The screening result shows that the mycelium of the fleshy black spore fungus can normally grow on the 11 culture mediums, but the growth speed, the thickening degree and the whiteness degree of the mycelium on the corn flour culture medium are all superior to those of the other 10 culture mediums. Therefore, the formula E corn flour culture medium is determined to be the optimal culture medium for subculture propagation, and the results are shown in table 1 and figure 2.
The 11 culture medium formulas in this example are:
a: PDA + wood chip cooking juice culture medium: 100g of wood chips (boiled juice), 200g of potatoes (peeled, sliced and boiled juice), 20g of glucose, 3g of monopotassium phosphate, 3g of peptone, 1.5g of anhydrous magnesium sulfate, 20g of agar and 1L of water.
B: soybean cake powder culture medium: 20g of soybean cake powder, 20g of glucose, 3g of monopotassium phosphate, 3g of peptone, 1.5g of anhydrous magnesium sulfate, 20g of agar and 1L of water.
C: potato sucrose culture medium: 200g of potatoes (peeled, sliced and boiled juice), 20g of cane sugar, 6g of yeast powder, 3g of potassium dihydrogen phosphate, 1.5g of anhydrous magnesium sulfate, 20g of agar and 1L of water.
D: CPDA medium: 200g of potatoes (peeled, sliced and boiled juice), 20g of glucose, 3g of monopotassium phosphate, 3g of peptone, 1.5g of anhydrous magnesium sulfate, 20g of agar and 1L of water.
E: corn flour culture medium: 20g of corn flour, 20g of glucose, 3g of monopotassium phosphate, 3g of peptone, 1.5g of anhydrous magnesium sulfate, 20g of agar and 1L of water.
F: cow dung cooking juice culture medium: 100g of cow dung (taking cooking juice), 200g of potatoes, 3g of monopotassium phosphate, 3g of peptone, 1.5g of anhydrous magnesium sulfate, 20g of agar and 1L of water.
G: wheat grain cooking juice culture medium: 200g of wheat grains (boiled juice), 3g of monopotassium phosphate, 3g of peptone, 1.5g of anhydrous magnesium sulfate, 20g of agar and 1L of water.
H: fermentation material decoction culture medium: 100g of fermentation material (taking cooking juice), 200g of potato (peeling, slicing and cooking juice), 3g of monopotassium phosphate, 3g of peptone, 1.5g of anhydrous magnesium sulfate, 20g of agar and 1L of water.
I: PDA + bran cooking broth culture medium: 100g of bran (taking cooking juice), 200g of potatoes (peeling, slicing and cooking juice), 20g of glucose, 3g of monopotassium phosphate, 3g of peptone, 1.5g of anhydrous magnesium sulfate, 20g of agar and 1L of water.

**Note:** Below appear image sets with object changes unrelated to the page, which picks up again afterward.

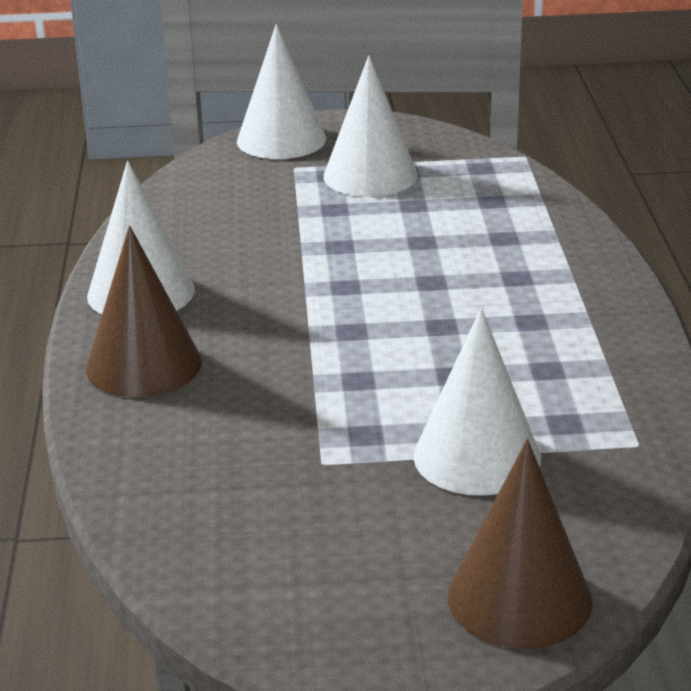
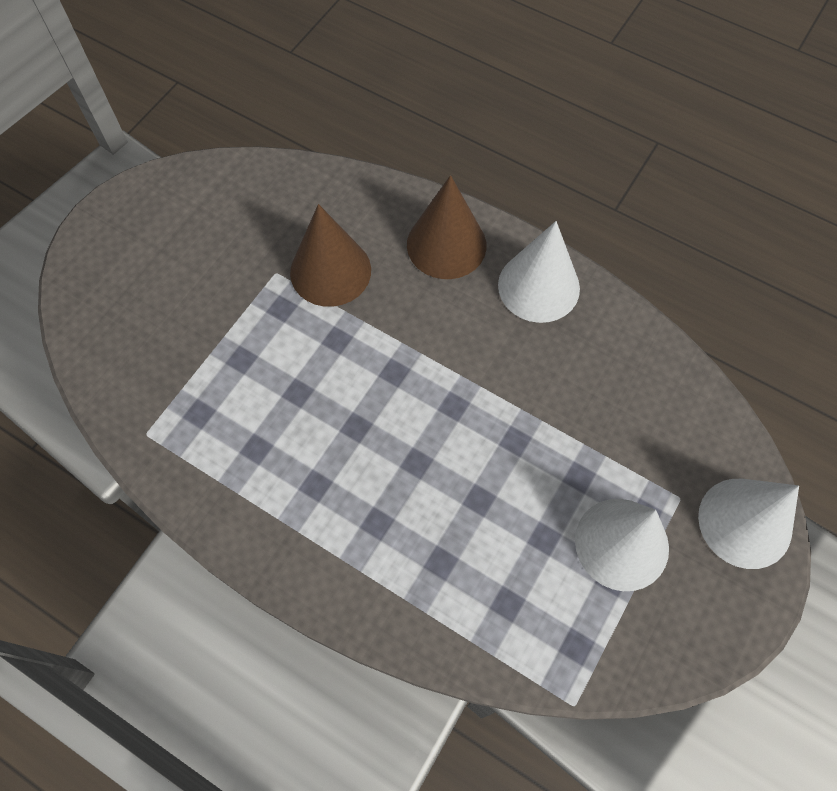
camera: 125 degrees right, 35 degrees up
(477, 456) = (212, 345): white cone -> none
(519, 599) = (99, 283): brown cone -> brown cone (330, 271)

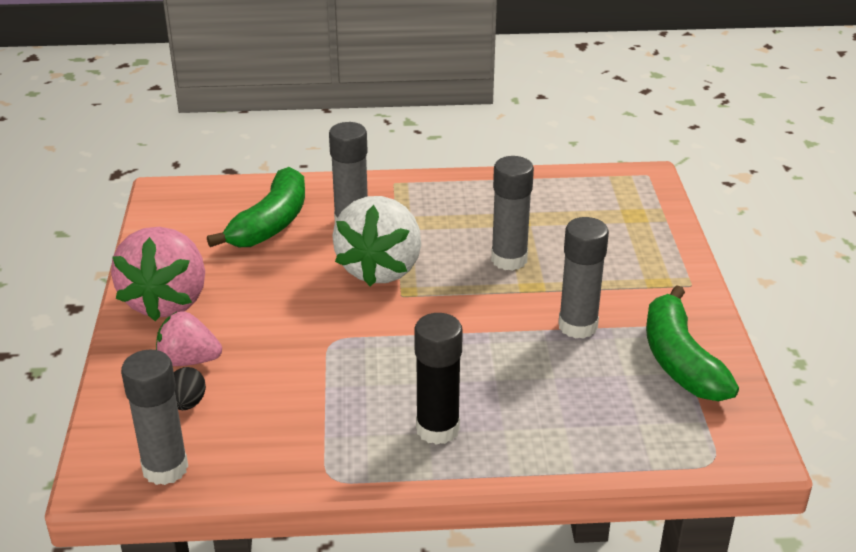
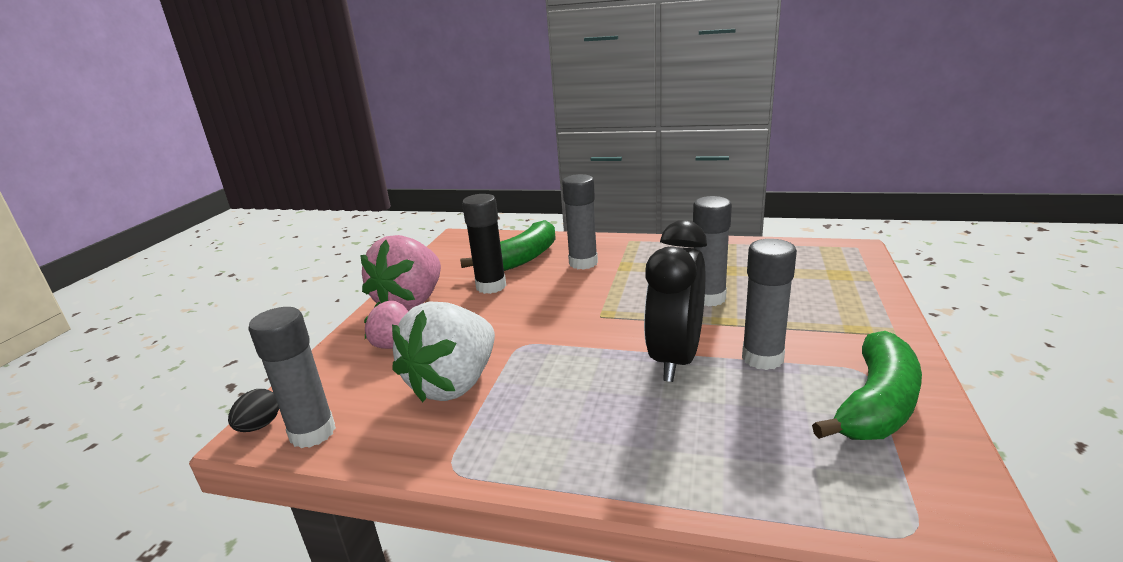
camera: 20 degrees right, 10 degrees down
(187, 403) = (372, 379): black egg -> black egg (260, 426)
(380, 269) = (591, 295): white strawberry -> white strawberry (454, 384)
(437, 429) = (582, 436): black glue stick -> black glue stick (491, 286)
(497, 337) = (675, 359): none -> black clock
(680, 360) = (876, 404): green banana -> green banana turned 150 degrees counterclockwise

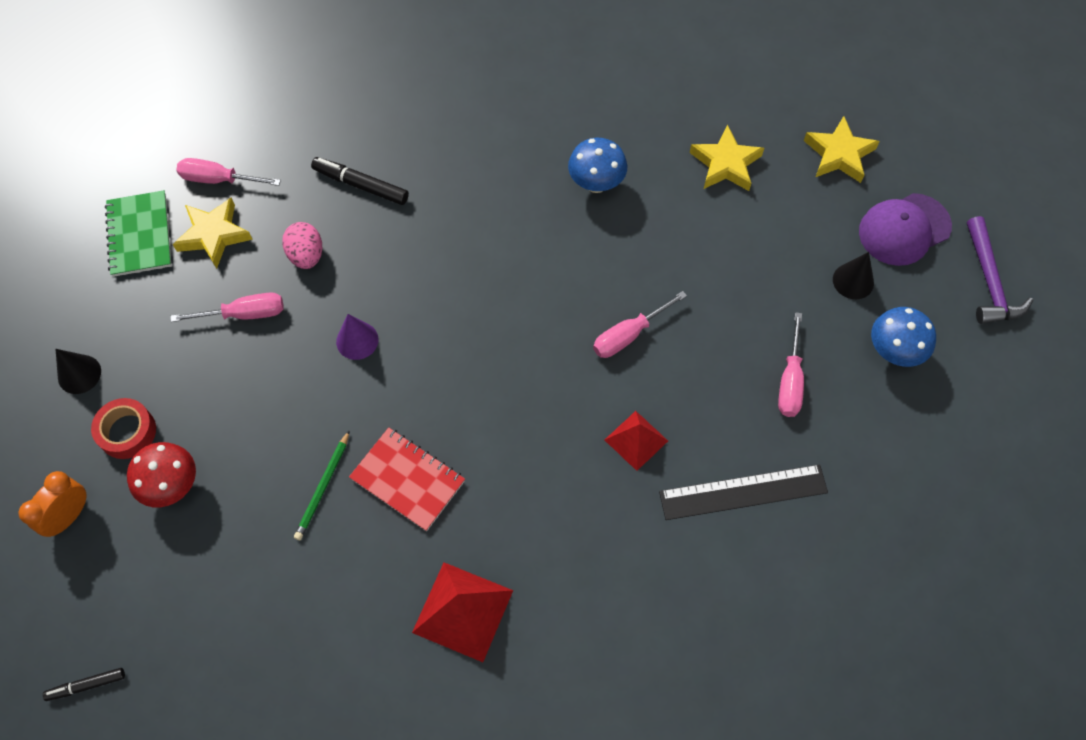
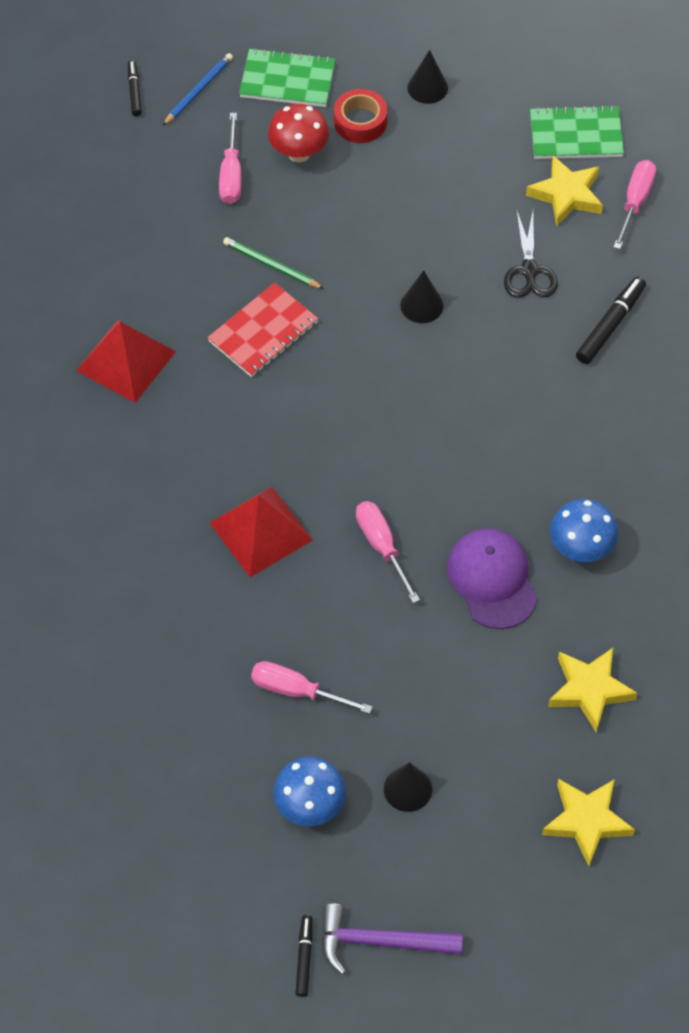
camera: 100 degrees right, 5 degrees down
(69, 516) = (287, 80): orange clock -> green notebook
(84, 611) = (198, 90): none -> blue pencil
(245, 314) = (469, 216): pink screwdriver -> pink screwdriver (231, 175)
(306, 255) = (529, 270): pink egg -> black scissors
(357, 340) = (421, 305): purple cone -> black cone
(636, 440) = (261, 531): red pyramid -> red pyramid, size x1.58
(743, 492) = (183, 616): black ruler -> none
(904, 229) = (467, 866): purple cap -> purple cap (492, 580)
(1024, 334) = (304, 958): none -> black marker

J: PDA culture medium: 200g of potatoes (peeled, sliced and boiled juice), 20g of glucose, 20g of agar and 1L of water. K: orthogonal formulation: 17.3g of sucrose, 1.8g of yeast extract powder, 3g of monopotassium phosphate, 1.5g of magnesium sulfate, 20g of agar and 1L of water.
The sterilization conditions of the 11 culture media are as follows: sterilizing at 121 deg.C for 20 min.
The specification of the plate culture medium is a disposable plastic culture plate with the diameter of 9 cm.
Example 3 Polyporus fomentarius mycelium grain Medium screening
Taking a bacterium block from a corn flour culture medium flat plate full of hyphae by using a circular puncher with the diameter of 1.2cm, and selecting 3-5 blocks to be respectively inoculated in 5 different culture media. And determining a propagation culture medium of the mycelium strains of the Botrytis cinerea according to the growth speed and the growth vigor of the mycelium. The culture conditions are 20-25 ℃ and dark culture. After 25-30 days, the mycelium of the Botrytis cinerea can normally grow on 4 grain culture media (except for buckwheat culture media), but the mycelium grows best on the grain culture media. The most suitable culture medium for the original strain or cultivated strain of the fleshy black spore fungus is determined to be the millet granule culture medium. The results are shown in Table 2 and FIG. 3.
The 5 culture medium formulas in the present example are respectively:
a: sorghum culture medium: sorghum 98%, gypsum 2% and water content 60%
B: corn kernel culture medium: corncob 98%, gypsum 2% and water content 60%
C: buckwheat culture medium: buckwheat 98%, gypsum 2% and water content 60%
D: wheat grain culture medium: 98% of wheat grain, 2% of gypsum and 60% of water content
E: millet granule culture medium: 98% of millet, 2% of gypsum and 60% of water content
The sterilization conditions of the 5 culture media are as follows: the autoclave is sterilized at 121 ℃ for 1.5 to 2 hours.
The above screening was carried out using a glass tube having a 3cm × 20 cm-sized culture medium container and a single opening.
The strain bottle used for strain preparation after screening is a 800ml plastic bottle.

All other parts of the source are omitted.